JOLTS: Labor Market Lessons from 08By admin_45 in Blog
Just looking at the headline jobs numbers pre-COVID-19, the US labor market seemed strong last year (+178k jobs added each month on average) and especially in January (+214k) and February (+275k) of 2020. We’ve been cautioning you that it had been slowing for months, however. That’s why we always review the Job Openings and Labor Turnover Survey (JOLTS) when it is out each month like today. Even though it is one month delayed, it gives more granular detail than the Employment Situation Report.
Since the most recent JOLTS data is from February, it provides the last baseline for how strong the US labor market was heading into the COVID-19 Crisis. The purpose of today’s review is threefold:
- How robust was the US workforce in February?
- How bad did it get in the last economic cycle?
- How much did the US labor force improve a year after the 2009 lows? And two years later, as the current downturn will hopefully be shorter than during the Financial Crisis?
Here are the answers from the latest edition of JOLTS. Just note that while most commentators look at the levels of each data point in the report, we always adjust it for the size of the US labor force so we can compare current data to prior cycles.
#1: Job Openings as a percentage of the labor force:
- Dropped to 4.18% in February 2020 compared to the record high of 4.62% in November 2018.
- Peaked at 3.26% in April 2006 and fell to a record low of 1.47% in July 2009.
- Rose to 2.03% in July 2010 and 2.40% in July 2011.
Takeaway: job openings as a percentage of the labor force going into the coronavirus pandemic exceeded peak levels reached in the last two economic cycles. But as we’ve noted for months, this rate had been rolling over since late 2018. We expect the economic fallout from COVID-19 to exacerbate this trend greatly in the coming months.
The 2008/2009 experience shows this rate could fall by +179 basis points from the peak, but it rebounded almost 100 basis points within two years.We expect the current crisis to be worse short-term, but also recover faster. Fortunately, job openings started at a much higher base than during the last economic cycle.
#2: Hires as a percentage of the labor force:
- Edged down slightly to 3.58% in February versus the post-recession high of 3.69% in April 2019. February’s rate was around levels reached in the last cycle, but below the high of 3.68% in July 2006.
- Bottomed at 2.35% in June 2009. (Remember that US equities bottomed in March 2009)
- Increased to 2.68% in June 2010 and 2.85% in June 2011.

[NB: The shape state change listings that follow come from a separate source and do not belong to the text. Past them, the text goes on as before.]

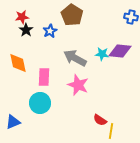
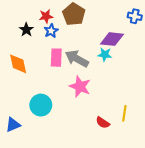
red star: (22, 17) -> (46, 16), moved
purple diamond: (120, 51) -> (112, 39), moved
pink rectangle: (44, 77) -> (56, 58), moved
yellow line: (111, 131) -> (124, 113), moved

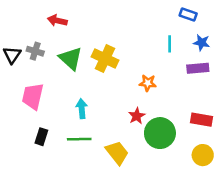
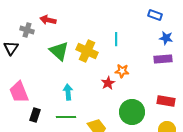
cyan line: (170, 44) -> (116, 39), moved
gray cross: (35, 51) -> (27, 30), moved
pink trapezoid: (33, 96) -> (19, 92), moved, turned -35
red star: (137, 116) -> (108, 83), moved

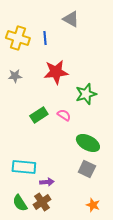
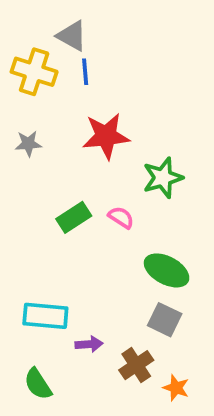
gray triangle: (71, 19) -> (72, 36), moved
brown cross: (42, 202) -> (136, 365), moved

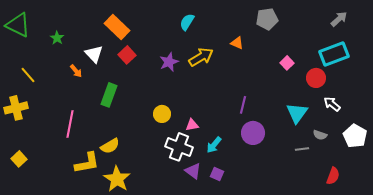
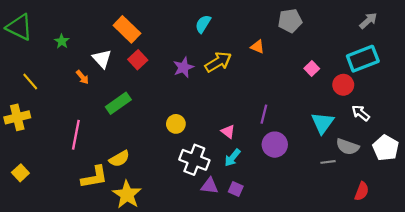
green rectangle: (109, 95) -> (118, 103), turned 35
pink triangle: (192, 125) -> (228, 132), moved, turned 48
gray semicircle: (320, 135) -> (348, 147), size x1.5
purple triangle: (193, 171) -> (210, 186), turned -30

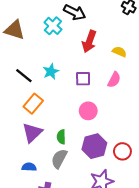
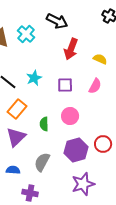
cyan cross: (53, 26) -> (26, 34), moved
green semicircle: (61, 137) -> (44, 124), moved
red circle: (122, 151) -> (103, 144), moved

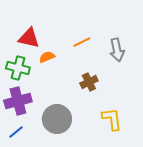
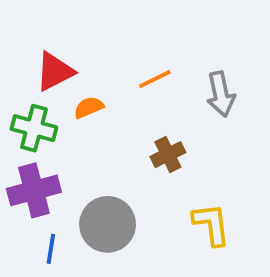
red triangle: (29, 38) -> (55, 72), turned -40
blue line: (16, 132) -> (51, 249), moved, turned -42

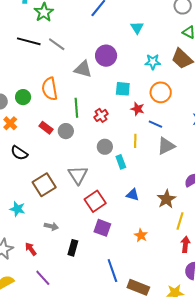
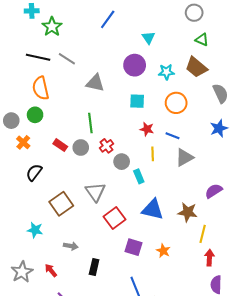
purple circle: (106, 56) -> (135, 65), moved
orange semicircle: (50, 89) -> (41, 88), moved
red star: (137, 109) -> (147, 129), moved
red cross: (101, 115) -> (106, 146), moved
black semicircle: (19, 153) -> (34, 172), turned 96
blue triangle: (133, 195) -> (153, 209), size x1.6
brown star: (166, 199) -> (188, 212), turned -30
purple square: (102, 228) -> (133, 247), moved

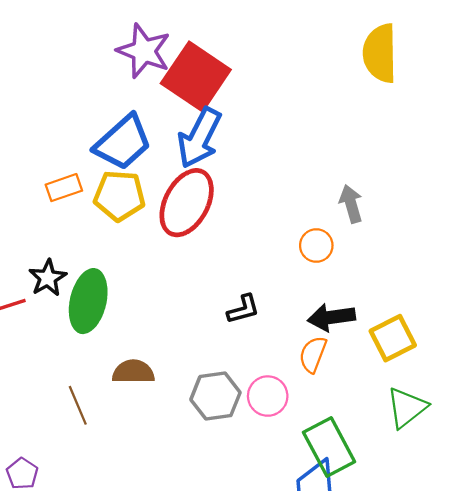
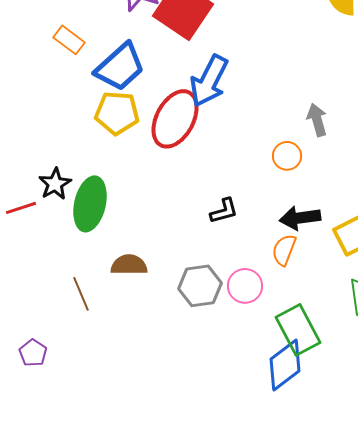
blue arrow: (199, 138) -> (209, 81), moved
orange rectangle: (64, 188) -> (69, 40), moved, turned 56

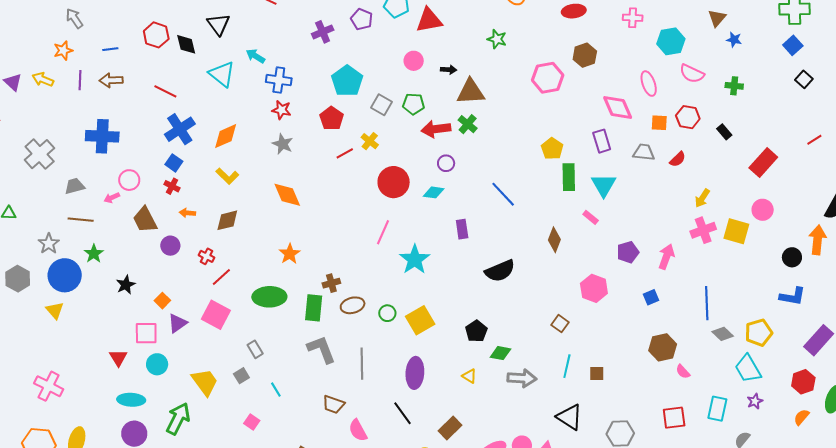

Takeaway: it took a long time for employers to start actually hiring again in the last economic cycle. That said, as Nick’s recent analysis showed, there were 1.0 million more workers “on temporary layoff” last month than February which was roughly a third of the total rise in unemployment. Therefore, we should see a quicker uptake in hiring this time around as stores/restaurants/bars/etc. can reopen to customers.

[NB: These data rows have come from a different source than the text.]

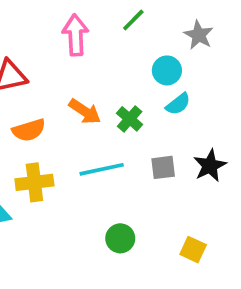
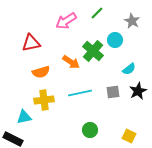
pink arrow: (75, 35) -> (66, 21), turned -120
cyan semicircle: (178, 104) -> (129, 69), moved
green cross: (130, 119) -> (93, 51), moved, size x1.5

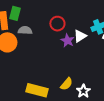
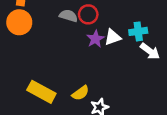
gray semicircle: (25, 30) -> (68, 16), moved

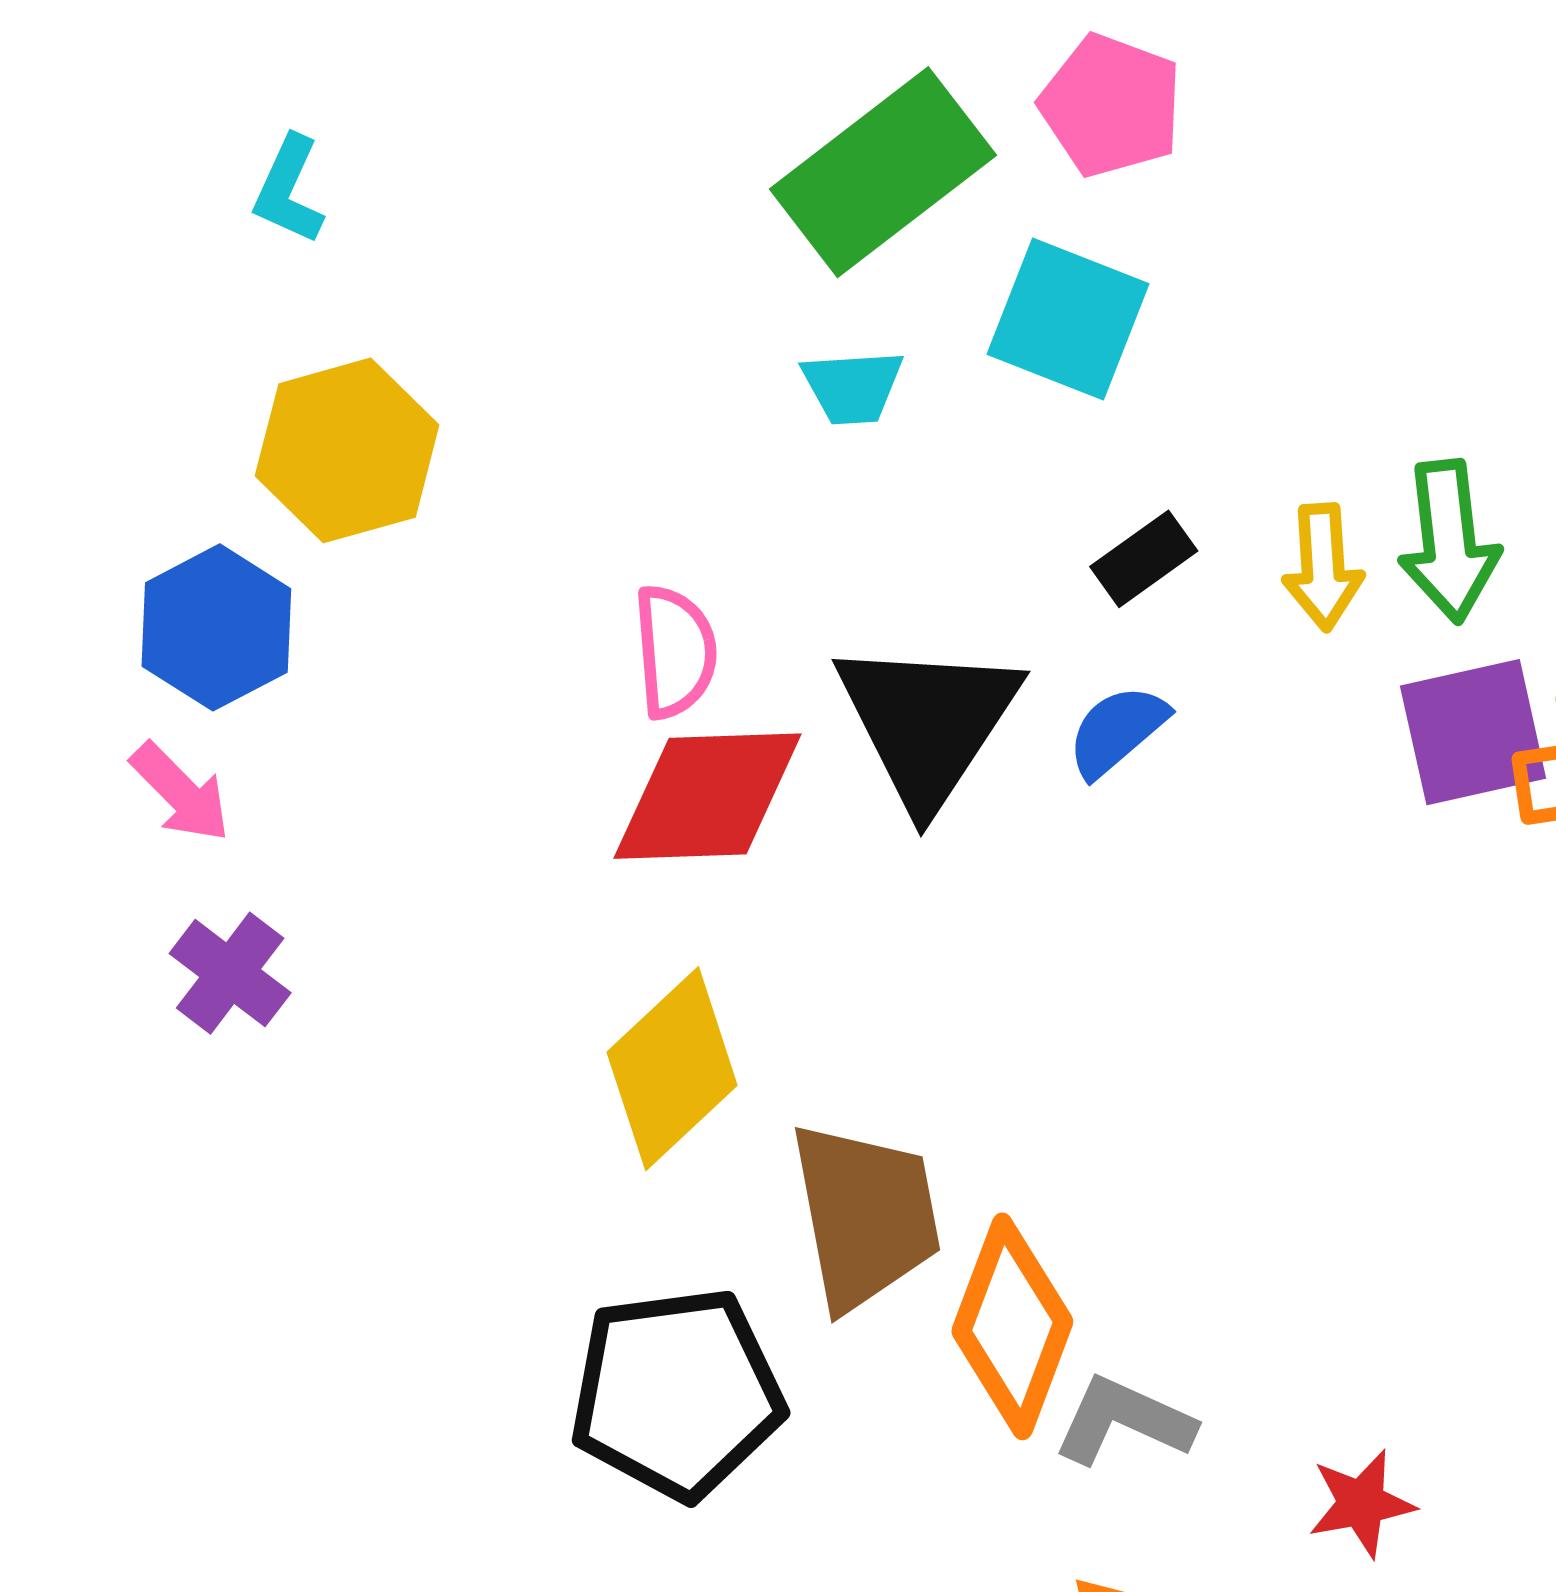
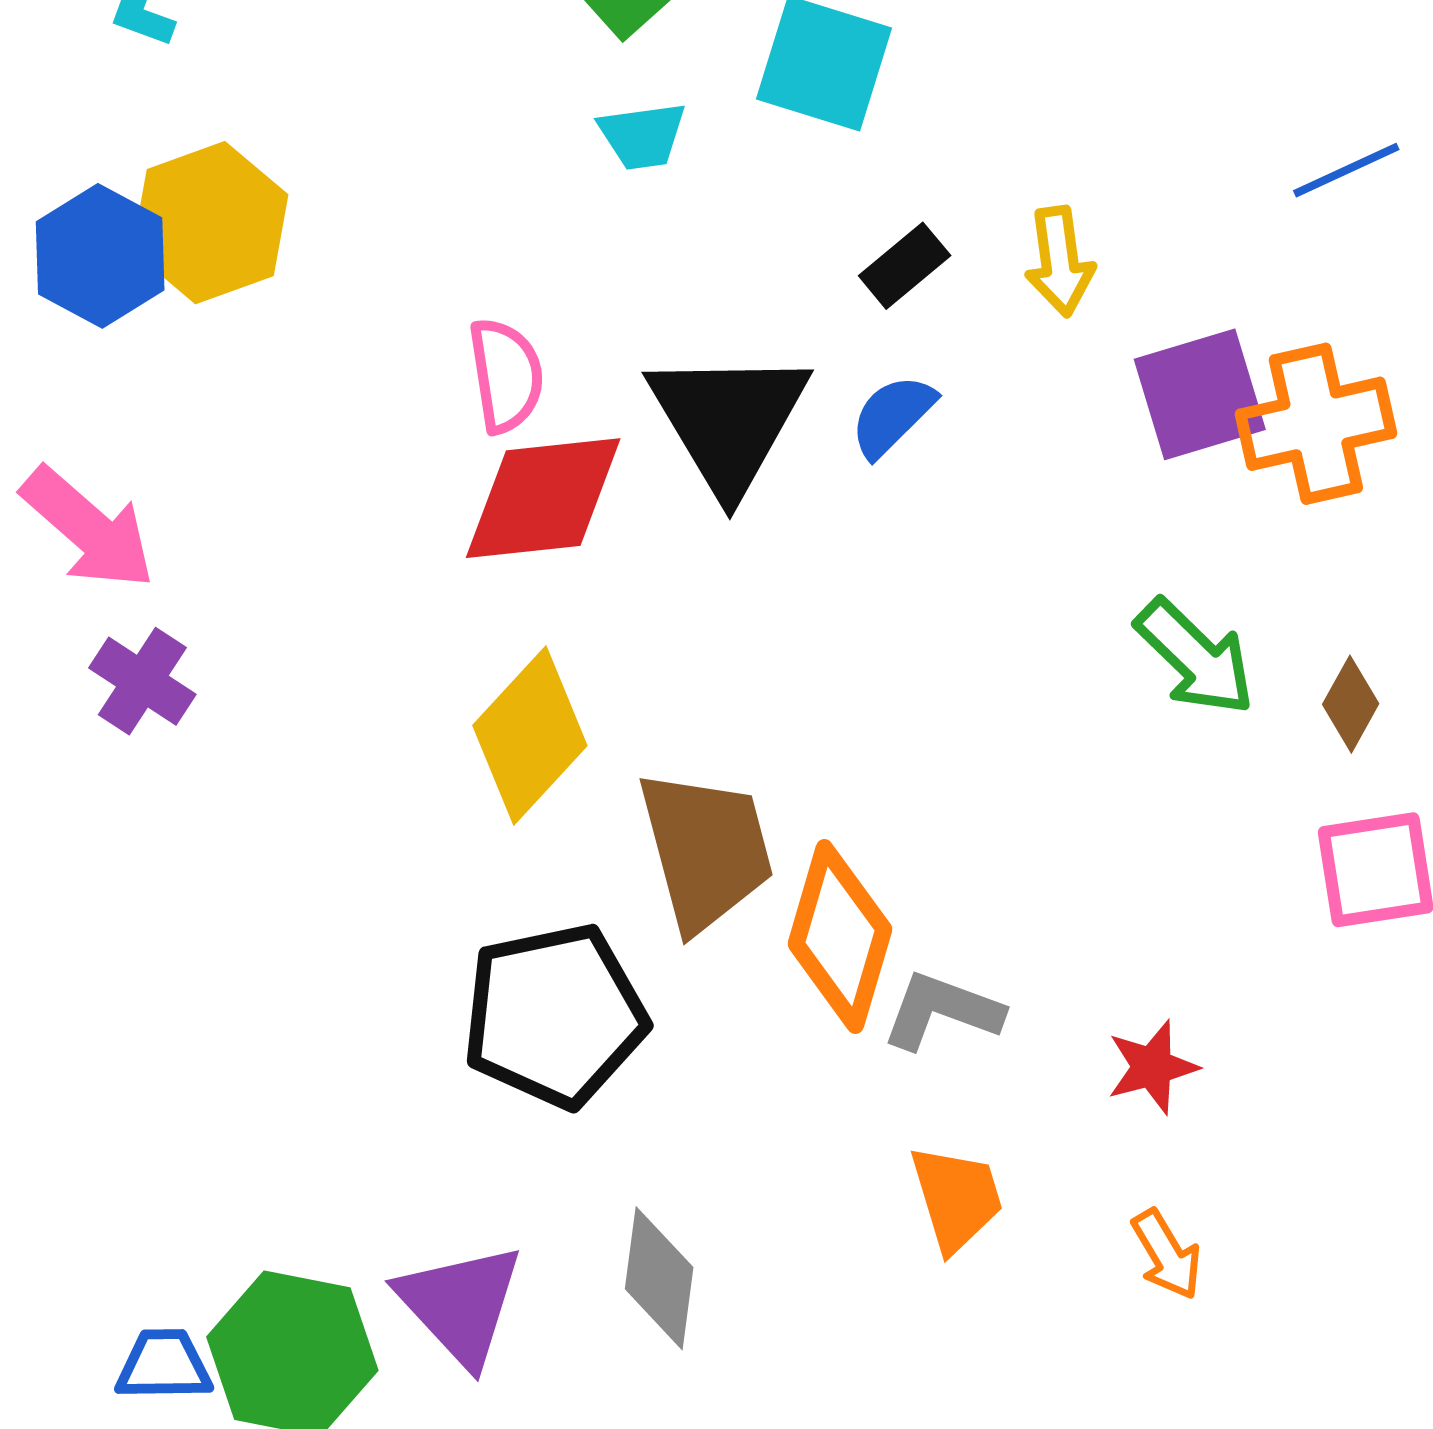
green arrow: (1449, 541) -> (1195, 657), moved, turned -35
blue hexagon: (216, 627) -> (100, 256), moved
pink arrow: (181, 792) -> (88, 528), size x1.5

#3: Quits as a percentage of the workforce:
- Fell to 2.13% in February compared to the post-recession high of 2.21% in July 2019. Quits as a percentage of the labor force still bests the high of 2.03% in September 2005 during the last cycle.
- Bottomed at 1.01% in August 2009.
- Increased to 1.20% in August 2010 and 1.33% in August 2011.
Takeaway: quits as a percentage of the workforce is an especially important data point since workers do not tend to voluntarily leave their job unless they have already secured a higher paying and better position. This rate will obviously take a big hit in March, but it will be a key figure to watch to gauge the strength of the recovery and worker confidence once the economy restarts.
#4: Layoffs and discharges as a percentage of the labor force:
- Was essentially unchanged at 1.07% as of February, close to the current cycle low of 1.00% in September 2016.
- Troughed at 1.16% in December 2006 and reached a high of 1.72% in April 2009.
- Fell to 1.13% in April 2010 and 1.16% in April 2011.
Takeaway: layoffs and discharges could spike even higher than in the last cycle, but it is fortunately coming off a near-record low base. It should also drop off quickly as the economy reopens.
#5: Our “Take This Job and Shove It” indicator, or quits to total separations:
- Rose to 62.9% in February compared to the record high of 63.5% in March 2019.
- Peaked at 58.8% in August 2006 and bottomed at 36.5% in April 2009.
- Rose to 48.1% in April 2010 and 47.2% in April 2011.
Takeaway: just like the quits rate, our “Take this job and shove it” indicator will be a critical tell about the strength of the US economic recovery.
Bottom line: although the US labor market had been slowing prior to COVID-19, it remained in robust shape as of February which should help buttress the current crisis. There are also many parts of the economy still running (albeit differently, from home). While the latest crisis should hurt the US economy more than the 2008/2009 experience in the short-term, it should also recover quicker.